• **Task to carry out**: Copy out each line of the data that holds the word "changes".

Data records
▶
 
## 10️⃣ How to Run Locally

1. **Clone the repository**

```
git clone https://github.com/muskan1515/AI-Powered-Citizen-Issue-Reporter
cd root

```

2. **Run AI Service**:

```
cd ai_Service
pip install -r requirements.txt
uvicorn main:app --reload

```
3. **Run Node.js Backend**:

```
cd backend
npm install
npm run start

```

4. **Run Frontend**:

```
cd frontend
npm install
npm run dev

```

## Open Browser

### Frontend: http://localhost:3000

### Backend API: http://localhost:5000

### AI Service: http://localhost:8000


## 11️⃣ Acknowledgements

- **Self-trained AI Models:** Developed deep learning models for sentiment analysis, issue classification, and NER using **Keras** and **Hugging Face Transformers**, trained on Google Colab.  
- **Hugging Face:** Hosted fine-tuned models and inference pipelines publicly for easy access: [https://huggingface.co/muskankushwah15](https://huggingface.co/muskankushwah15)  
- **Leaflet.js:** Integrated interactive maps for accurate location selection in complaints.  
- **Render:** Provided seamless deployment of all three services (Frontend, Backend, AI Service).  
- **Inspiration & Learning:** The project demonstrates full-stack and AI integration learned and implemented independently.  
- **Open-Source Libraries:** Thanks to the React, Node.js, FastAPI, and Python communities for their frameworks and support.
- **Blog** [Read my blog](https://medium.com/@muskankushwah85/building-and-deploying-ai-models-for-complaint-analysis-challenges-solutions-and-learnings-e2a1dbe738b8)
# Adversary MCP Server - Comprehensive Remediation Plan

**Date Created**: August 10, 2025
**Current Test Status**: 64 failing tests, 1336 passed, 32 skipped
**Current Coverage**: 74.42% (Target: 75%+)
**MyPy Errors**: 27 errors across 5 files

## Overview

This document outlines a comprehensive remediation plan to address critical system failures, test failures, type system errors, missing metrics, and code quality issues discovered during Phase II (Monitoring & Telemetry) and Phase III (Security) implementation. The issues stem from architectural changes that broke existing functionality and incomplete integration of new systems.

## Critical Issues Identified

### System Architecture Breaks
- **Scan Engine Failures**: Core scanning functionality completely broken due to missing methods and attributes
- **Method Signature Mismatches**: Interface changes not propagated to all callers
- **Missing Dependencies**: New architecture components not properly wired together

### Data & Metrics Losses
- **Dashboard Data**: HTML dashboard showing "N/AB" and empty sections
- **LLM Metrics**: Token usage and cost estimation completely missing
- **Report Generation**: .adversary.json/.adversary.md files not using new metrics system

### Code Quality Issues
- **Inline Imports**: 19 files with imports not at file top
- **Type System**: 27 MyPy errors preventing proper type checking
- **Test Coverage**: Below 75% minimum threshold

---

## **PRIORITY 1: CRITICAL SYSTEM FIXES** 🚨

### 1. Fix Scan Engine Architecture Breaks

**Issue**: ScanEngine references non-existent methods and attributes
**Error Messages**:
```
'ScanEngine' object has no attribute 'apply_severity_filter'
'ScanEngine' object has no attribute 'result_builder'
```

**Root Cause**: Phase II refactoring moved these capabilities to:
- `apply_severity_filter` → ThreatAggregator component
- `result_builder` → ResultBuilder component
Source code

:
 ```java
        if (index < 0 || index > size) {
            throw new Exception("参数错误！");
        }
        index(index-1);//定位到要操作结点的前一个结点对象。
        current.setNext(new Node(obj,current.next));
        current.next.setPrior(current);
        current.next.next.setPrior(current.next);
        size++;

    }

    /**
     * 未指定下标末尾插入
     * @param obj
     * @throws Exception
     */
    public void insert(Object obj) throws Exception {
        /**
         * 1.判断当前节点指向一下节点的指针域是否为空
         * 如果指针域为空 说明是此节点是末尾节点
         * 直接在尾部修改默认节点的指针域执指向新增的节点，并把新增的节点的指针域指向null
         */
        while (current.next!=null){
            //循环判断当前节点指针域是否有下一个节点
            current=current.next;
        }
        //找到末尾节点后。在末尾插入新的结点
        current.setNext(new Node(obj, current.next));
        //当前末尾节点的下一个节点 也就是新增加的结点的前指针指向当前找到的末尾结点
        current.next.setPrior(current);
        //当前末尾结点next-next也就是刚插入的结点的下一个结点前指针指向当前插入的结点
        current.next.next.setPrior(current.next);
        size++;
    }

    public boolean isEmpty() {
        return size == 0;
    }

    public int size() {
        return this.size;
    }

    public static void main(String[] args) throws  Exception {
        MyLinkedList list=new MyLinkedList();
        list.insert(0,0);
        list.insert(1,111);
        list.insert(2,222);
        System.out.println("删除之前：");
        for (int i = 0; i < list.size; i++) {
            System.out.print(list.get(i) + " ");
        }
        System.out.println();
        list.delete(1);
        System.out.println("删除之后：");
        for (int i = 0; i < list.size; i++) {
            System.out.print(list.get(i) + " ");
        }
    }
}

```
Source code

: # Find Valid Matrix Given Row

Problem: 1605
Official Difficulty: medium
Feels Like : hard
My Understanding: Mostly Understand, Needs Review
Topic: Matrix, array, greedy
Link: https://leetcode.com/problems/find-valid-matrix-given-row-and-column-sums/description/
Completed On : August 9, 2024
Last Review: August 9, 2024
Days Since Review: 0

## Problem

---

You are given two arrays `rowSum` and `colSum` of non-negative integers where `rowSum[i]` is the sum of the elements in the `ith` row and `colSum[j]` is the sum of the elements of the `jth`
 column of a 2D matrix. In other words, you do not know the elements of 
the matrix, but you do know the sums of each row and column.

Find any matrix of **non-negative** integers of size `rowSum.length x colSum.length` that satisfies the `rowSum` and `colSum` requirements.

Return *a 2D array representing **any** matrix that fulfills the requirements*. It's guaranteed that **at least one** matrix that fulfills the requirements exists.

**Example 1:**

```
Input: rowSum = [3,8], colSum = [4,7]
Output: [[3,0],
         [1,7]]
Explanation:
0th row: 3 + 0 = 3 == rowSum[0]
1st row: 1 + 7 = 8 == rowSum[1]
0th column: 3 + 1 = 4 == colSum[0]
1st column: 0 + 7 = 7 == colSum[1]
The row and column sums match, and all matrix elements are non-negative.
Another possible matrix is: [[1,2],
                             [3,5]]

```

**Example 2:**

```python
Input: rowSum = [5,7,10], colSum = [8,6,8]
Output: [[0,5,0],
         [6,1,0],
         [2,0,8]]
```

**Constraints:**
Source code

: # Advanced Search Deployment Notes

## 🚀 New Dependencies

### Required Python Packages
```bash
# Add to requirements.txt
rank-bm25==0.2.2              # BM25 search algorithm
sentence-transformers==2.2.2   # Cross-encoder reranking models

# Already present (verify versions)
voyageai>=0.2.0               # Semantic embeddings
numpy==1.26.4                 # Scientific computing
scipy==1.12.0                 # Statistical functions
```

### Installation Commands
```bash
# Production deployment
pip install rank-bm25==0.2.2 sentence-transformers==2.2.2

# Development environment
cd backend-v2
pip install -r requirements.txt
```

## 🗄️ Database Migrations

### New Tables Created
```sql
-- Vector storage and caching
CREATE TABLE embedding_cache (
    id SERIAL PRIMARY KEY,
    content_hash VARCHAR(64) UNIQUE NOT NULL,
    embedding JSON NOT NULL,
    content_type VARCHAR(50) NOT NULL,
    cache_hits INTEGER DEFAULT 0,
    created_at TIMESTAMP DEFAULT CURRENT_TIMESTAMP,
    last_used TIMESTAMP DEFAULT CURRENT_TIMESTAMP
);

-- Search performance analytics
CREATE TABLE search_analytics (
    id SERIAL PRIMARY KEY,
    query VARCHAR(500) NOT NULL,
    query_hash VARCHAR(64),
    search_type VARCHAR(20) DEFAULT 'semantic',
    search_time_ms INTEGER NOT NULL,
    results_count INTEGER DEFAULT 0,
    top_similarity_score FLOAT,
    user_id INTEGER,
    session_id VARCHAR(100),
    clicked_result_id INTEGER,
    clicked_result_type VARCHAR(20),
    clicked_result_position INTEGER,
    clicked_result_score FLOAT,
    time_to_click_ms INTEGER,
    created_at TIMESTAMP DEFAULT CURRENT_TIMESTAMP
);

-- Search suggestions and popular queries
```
◀
• **Completed task**:
This document outlines a comprehensive remediation plan to address critical system failures, test failures, type system errors, missing metrics, and code quality issues discovered during Phase II (Monitoring & Telemetry) and Phase III (Security) implementation. The issues stem from architectural changes that broke existing functionality and incomplete integration of new systems.
- **Method Signature Mismatches**: Interface changes not propagated to all callers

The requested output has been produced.